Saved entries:
****
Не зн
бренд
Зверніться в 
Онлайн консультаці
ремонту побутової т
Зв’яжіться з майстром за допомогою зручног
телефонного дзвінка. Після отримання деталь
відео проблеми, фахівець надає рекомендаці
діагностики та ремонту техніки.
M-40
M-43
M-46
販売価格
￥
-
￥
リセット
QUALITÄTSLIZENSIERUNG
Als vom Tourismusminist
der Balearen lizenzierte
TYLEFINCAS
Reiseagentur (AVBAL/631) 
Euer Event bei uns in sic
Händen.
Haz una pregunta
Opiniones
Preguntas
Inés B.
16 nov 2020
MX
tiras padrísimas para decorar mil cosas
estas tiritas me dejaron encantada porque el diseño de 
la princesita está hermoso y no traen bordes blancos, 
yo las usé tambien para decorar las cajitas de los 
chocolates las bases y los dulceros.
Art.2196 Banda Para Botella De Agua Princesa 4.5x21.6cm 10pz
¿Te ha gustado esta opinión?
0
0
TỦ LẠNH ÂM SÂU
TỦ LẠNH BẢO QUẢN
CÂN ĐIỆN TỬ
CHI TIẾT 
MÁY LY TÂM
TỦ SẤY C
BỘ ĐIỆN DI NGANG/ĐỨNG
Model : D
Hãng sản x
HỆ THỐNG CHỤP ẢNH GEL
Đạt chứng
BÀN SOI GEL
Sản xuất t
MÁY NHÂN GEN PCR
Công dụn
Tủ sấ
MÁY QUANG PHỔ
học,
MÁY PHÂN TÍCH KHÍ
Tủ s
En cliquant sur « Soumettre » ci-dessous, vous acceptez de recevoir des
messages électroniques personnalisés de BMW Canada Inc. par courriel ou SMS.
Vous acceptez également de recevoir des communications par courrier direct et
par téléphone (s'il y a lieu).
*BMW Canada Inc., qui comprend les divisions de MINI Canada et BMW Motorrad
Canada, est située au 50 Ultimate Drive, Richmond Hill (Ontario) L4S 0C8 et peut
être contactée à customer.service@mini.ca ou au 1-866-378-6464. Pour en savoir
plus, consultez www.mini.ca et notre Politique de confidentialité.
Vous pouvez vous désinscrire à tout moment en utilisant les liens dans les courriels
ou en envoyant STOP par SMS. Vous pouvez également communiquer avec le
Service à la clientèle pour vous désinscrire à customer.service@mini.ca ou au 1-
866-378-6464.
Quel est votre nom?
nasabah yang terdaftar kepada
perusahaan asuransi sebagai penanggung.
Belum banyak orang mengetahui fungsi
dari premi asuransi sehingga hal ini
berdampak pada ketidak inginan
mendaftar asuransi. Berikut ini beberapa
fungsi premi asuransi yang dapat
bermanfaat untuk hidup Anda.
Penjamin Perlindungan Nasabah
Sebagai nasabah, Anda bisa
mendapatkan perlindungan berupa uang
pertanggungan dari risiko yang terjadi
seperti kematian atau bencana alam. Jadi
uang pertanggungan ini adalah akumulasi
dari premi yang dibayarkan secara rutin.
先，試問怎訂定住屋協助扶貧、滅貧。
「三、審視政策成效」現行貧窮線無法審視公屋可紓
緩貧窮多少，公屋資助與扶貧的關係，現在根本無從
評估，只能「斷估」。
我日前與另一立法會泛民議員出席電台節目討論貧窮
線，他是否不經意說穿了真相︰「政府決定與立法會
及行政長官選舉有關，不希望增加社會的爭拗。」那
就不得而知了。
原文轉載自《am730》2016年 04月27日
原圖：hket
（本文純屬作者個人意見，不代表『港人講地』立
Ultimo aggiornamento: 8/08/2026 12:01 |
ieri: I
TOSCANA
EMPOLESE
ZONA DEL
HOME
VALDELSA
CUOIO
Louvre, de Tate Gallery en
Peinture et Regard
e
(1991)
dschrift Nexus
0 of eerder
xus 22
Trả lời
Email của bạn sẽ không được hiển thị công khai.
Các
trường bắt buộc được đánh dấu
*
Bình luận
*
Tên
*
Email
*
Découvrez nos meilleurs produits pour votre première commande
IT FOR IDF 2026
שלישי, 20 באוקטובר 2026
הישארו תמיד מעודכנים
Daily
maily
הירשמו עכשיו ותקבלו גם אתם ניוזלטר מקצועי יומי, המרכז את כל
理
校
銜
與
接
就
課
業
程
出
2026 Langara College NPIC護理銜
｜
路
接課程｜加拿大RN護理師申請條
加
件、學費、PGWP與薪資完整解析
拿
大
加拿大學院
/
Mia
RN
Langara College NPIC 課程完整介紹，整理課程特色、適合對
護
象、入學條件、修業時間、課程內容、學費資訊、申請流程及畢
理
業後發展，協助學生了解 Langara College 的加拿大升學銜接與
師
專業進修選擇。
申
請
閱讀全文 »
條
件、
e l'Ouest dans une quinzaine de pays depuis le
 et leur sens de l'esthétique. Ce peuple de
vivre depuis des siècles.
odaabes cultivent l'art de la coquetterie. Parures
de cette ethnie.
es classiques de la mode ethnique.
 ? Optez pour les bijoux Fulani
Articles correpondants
****
EXERCISE →
Repeat these lines word for word, without any changes.

OUTPUT OF THE EXERCISE →
Не зн
бренд
Зверніться в 
Онлайн консультаці
ремонту побутової т
Зв’яжіться з майстром за допомогою зручног
телефонного дзвінка. Після отримання деталь
відео проблеми, фахівець надає рекомендаці
діагностики та ремонту техніки.
M-40
M-43
M-46
販売価格
￥
-
￥
リセット
QUALITÄTSLIZENSIERUNG
Als vom Tourismusminist
der Balearen lizenzierte
TYLEFINCAS
Reiseagentur (AVBAL/631) 
Euer Event bei uns in sic
Händen.
Haz una pregunta
Opiniones
Preguntas
Inés B.
16 nov 2020
MX
tiras padrísimas para decorar mil cosas
estas tiritas me dejaron encantada porque el diseño de 
la princesita está hermoso y no traen bordes blancos, 
yo las usé tambien para decorar las cajitas de los 
chocolates las bases y los dulceros.
Art.2196 Banda Para Botella De Agua Princesa 4.5x21.6cm 10pz
¿Te ha gustado esta opinión?
0
0
TỦ LẠNH ÂM SÂU
TỦ LẠNH BẢO QUẢN
CÂN ĐIỆN TỬ
CHI TIẾT 
MÁY LY TÂM
TỦ SẤY C
BỘ ĐIỆN DI NGANG/ĐỨNG
Model : D
Hãng sản x
HỆ THỐNG CHỤP ẢNH GEL
Đạt chứng
BÀN SOI GEL
Sản xuất t
MÁY NHÂN GEN PCR
Công dụn
Tủ sấ
MÁY QUANG PHỔ
học,
MÁY PHÂN TÍCH KHÍ
Tủ s
En cliquant sur « Soumettre » ci-dessous, vous acceptez de recevoir des
messages électroniques personnalisés de BMW Canada Inc. par courriel ou SMS.
Vous acceptez également de recevoir des communications par courrier direct et
par téléphone (s'il y a lieu).
*BMW Canada Inc., qui comprend les divisions de MINI Canada et BMW Motorrad
Canada, est située au 50 Ultimate Drive, Richmond Hill (Ontario) L4S 0C8 et peut
être contactée à customer.service@mini.ca ou au 1-866-378-6464. Pour en savoir
plus, consultez www.mini.ca et notre Politique de confidentialité.
Vous pouvez vous désinscrire à tout moment en utilisant les liens dans les courriels
ou en envoyant STOP par SMS. Vous pouvez également communiquer avec le
Service à la clientèle pour vous désinscrire à customer.service@mini.ca ou au 1-
866-378-6464.
Quel est votre nom?
nasabah yang terdaftar kepada
perusahaan asuransi sebagai penanggung.
Belum banyak orang mengetahui fungsi
dari premi asuransi sehingga hal ini
berdampak pada ketidak inginan
mendaftar asuransi. Berikut ini beberapa
fungsi premi asuransi yang dapat
bermanfaat untuk hidup Anda.
Penjamin Perlindungan Nasabah
Sebagai nasabah, Anda bisa
mendapatkan perlindungan berupa uang
pertanggungan dari risiko yang terjadi
seperti kematian atau bencana alam. Jadi
uang pertanggungan ini adalah akumulasi
dari premi yang dibayarkan secara rutin.
先，試問怎訂定住屋協助扶貧、滅貧。
「三、審視政策成效」現行貧窮線無法審視公屋可紓
緩貧窮多少，公屋資助與扶貧的關係，現在根本無從
評估，只能「斷估」。
我日前與另一立法會泛民議員出席電台節目討論貧窮
線，他是否不經意說穿了真相︰「政府決定與立法會
及行政長官選舉有關，不希望增加社會的爭拗。」那
就不得而知了。
原文轉載自《am730》2016年 04月27日
原圖：hket
（本文純屬作者個人意見，不代表『港人講地』立
Ultimo aggiornamento: 8/08/2026 12:01 |
ieri: I
TOSCANA
EMPOLESE
ZONA DEL
HOME
VALDELSA
CUOIO
Louvre, de Tate Gallery en
Peinture et Regard
e
(1991)
dschrift Nexus
0 of eerder
xus 22
Trả lời
Email của bạn sẽ không được hiển thị công khai.
Các
trường bắt buộc được đánh dấu
*
Bình luận
*
Tên
*
Email
*
Découvrez nos meilleurs produits pour votre première commande
IT FOR IDF 2026
שלישי, 20 באוקטובר 2026
הישארו תמיד מעודכנים
Daily
maily
הירשמו עכשיו ותקבלו גם אתם ניוזלטר מקצועי יומי, המרכז את כל
理
校
銜
與
接
就
課
業
程
出
2026 Langara College NPIC護理銜
｜
路
接課程｜加拿大RN護理師申請條
加
件、學費、PGWP與薪資完整解析
拿
大
加拿大學院
/
Mia
RN
Langara College NPIC 課程完整介紹，整理課程特色、適合對
護
象、入學條件、修業時間、課程內容、學費資訊、申請流程及畢
理
業後發展，協助學生了解 Langara College 的加拿大升學銜接與
師
專業進修選擇。
申
請
閱讀全文 »
條
件、
e l'Ouest dans une quinzaine de pays depuis le
 et leur sens de l'esthétique. Ce peuple de
vivre depuis des siècles.
odaabes cultivent l'art de la coquetterie. Parures
de cette ethnie.
es classiques de la mode ethnique.
 ? Optez pour les bijoux Fulani
Articles correpondants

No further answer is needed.